Your task.
Return the data exactly, apart from leaving out the pictures.

Multi-frame change data
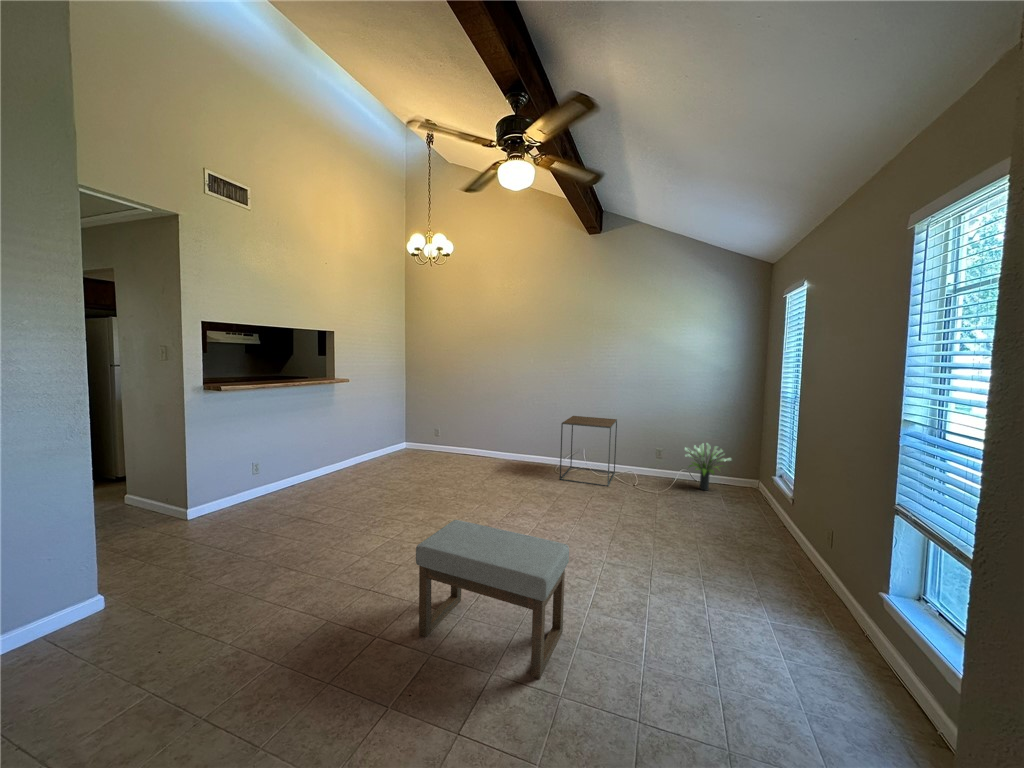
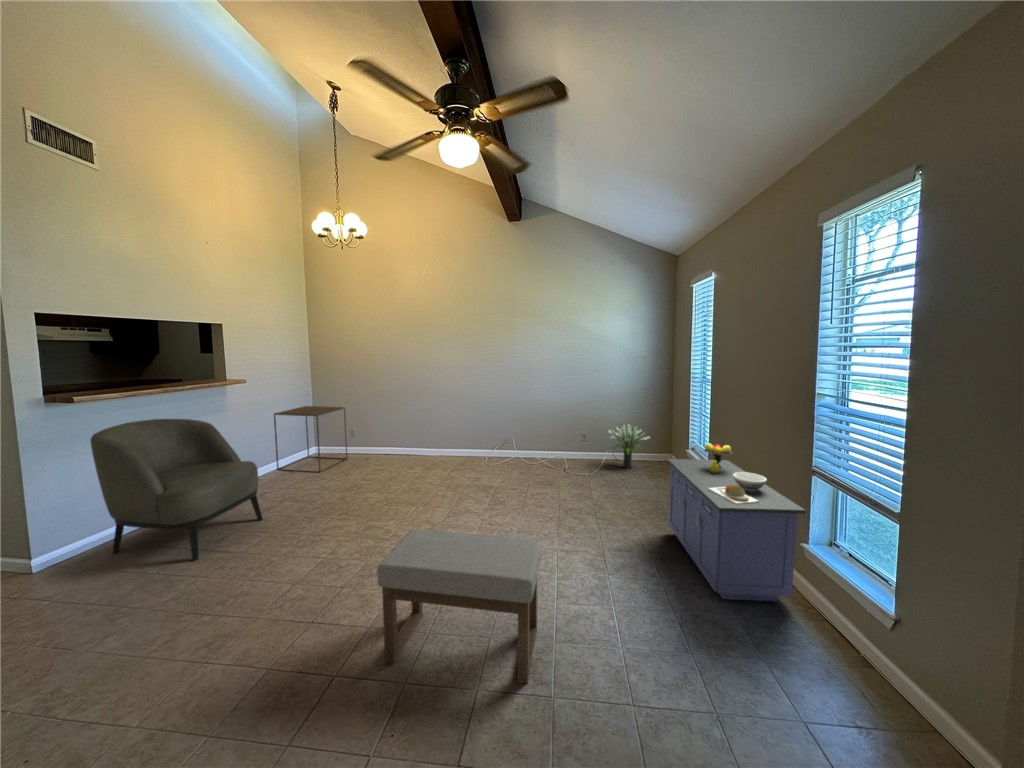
armchair: none [231,408,352,527] -> present [90,419,262,561]
side table: present [560,416,617,487] -> present [274,406,347,473]
storage cabinet: none [731,468,880,654] -> present [667,443,806,601]

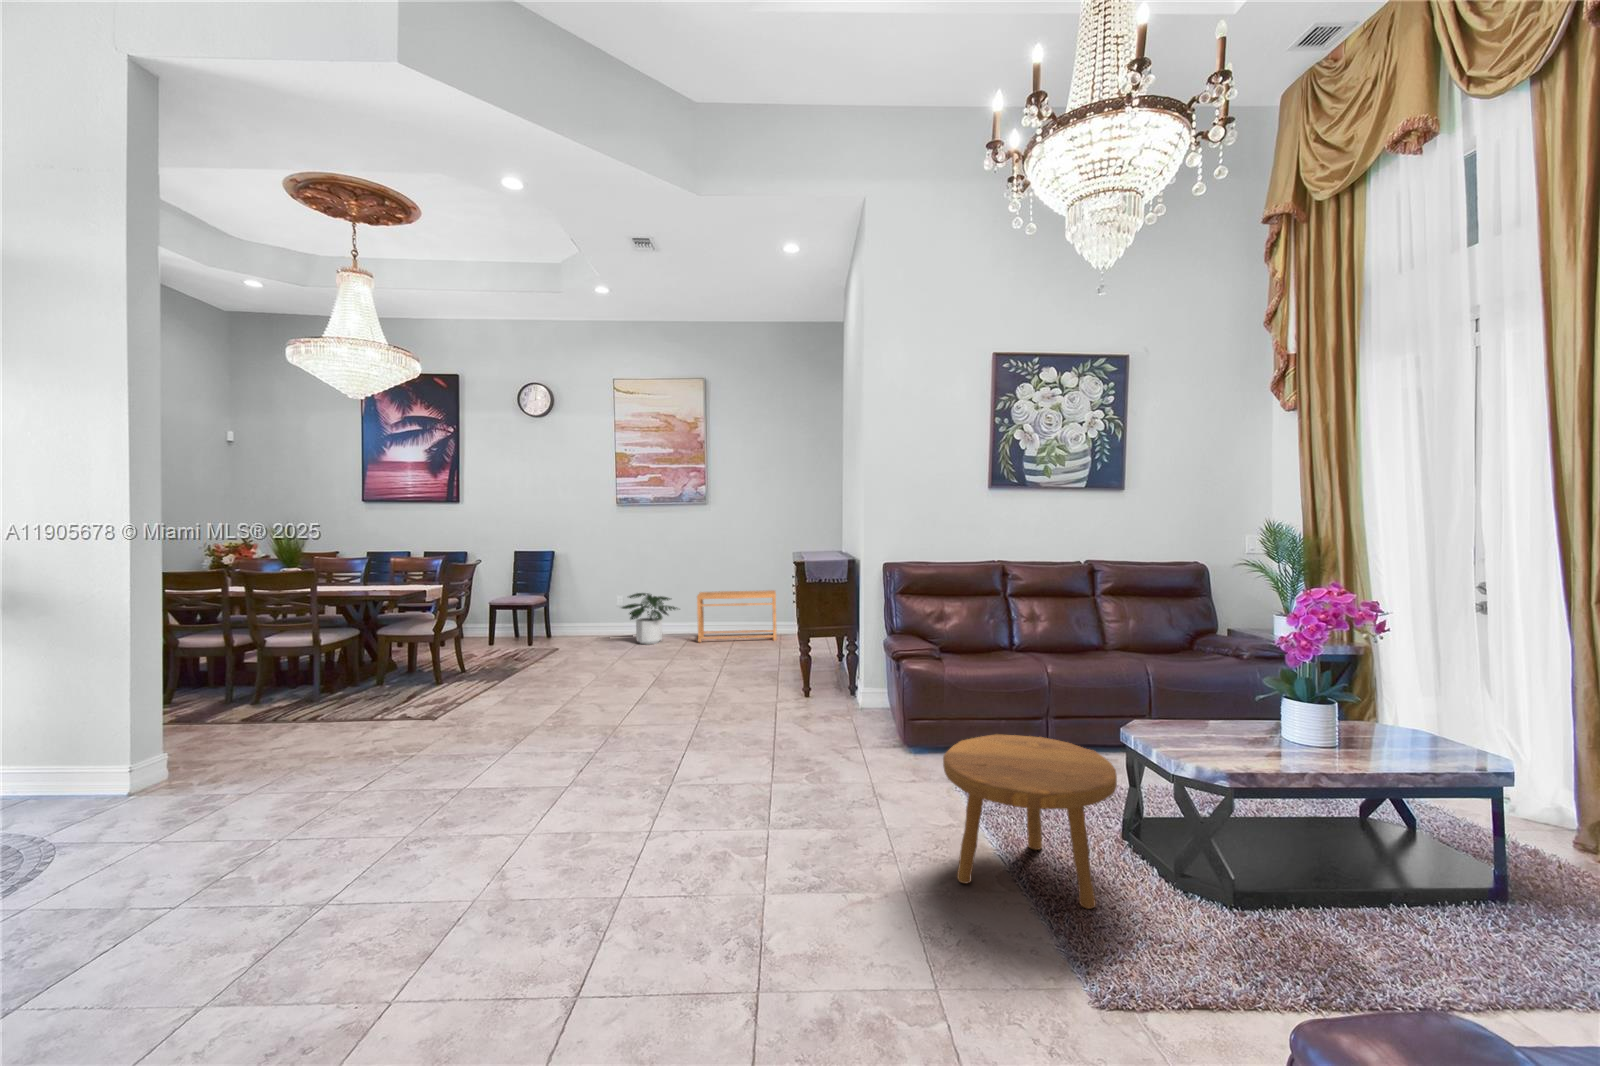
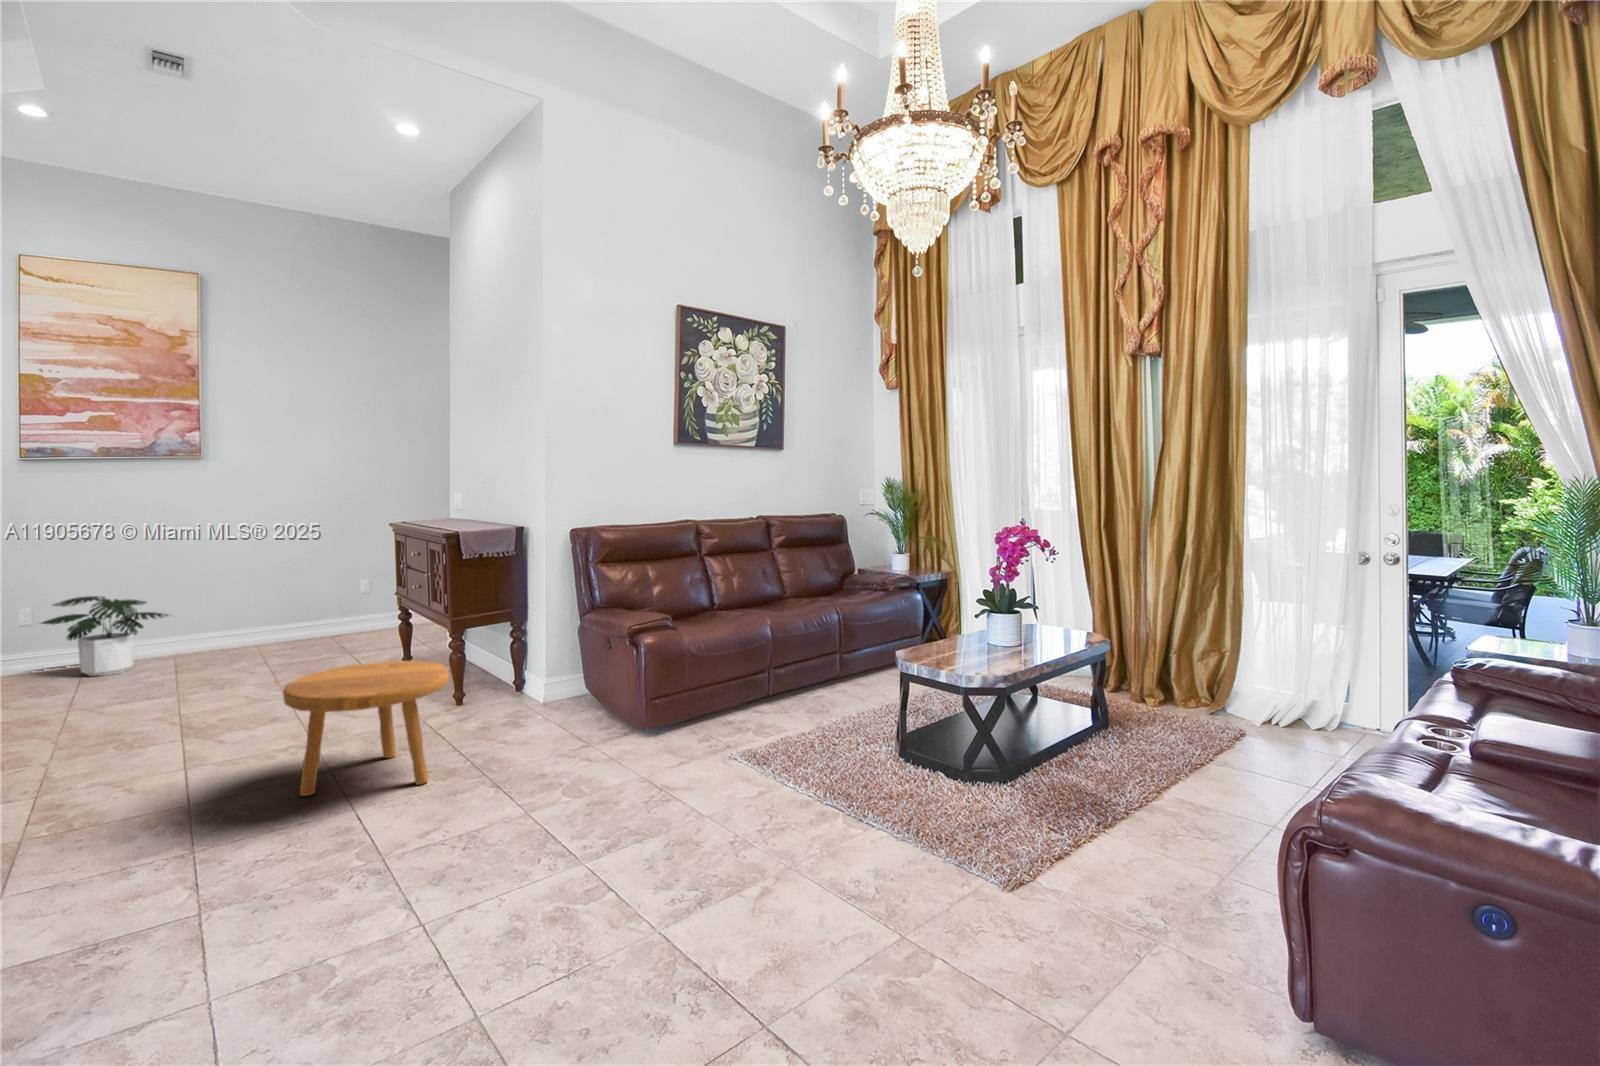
side table: present [697,590,777,642] -> none [200,578,341,661]
footstool: present [943,734,1117,909] -> present [283,661,449,796]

Written solution.
armchair: none [231,408,352,527] -> present [90,419,262,561]
side table: present [560,416,617,487] -> present [274,406,347,473]
storage cabinet: none [731,468,880,654] -> present [667,443,806,601]

side table: present [697,590,777,642] -> none [200,578,341,661]
footstool: present [943,734,1117,909] -> present [283,661,449,796]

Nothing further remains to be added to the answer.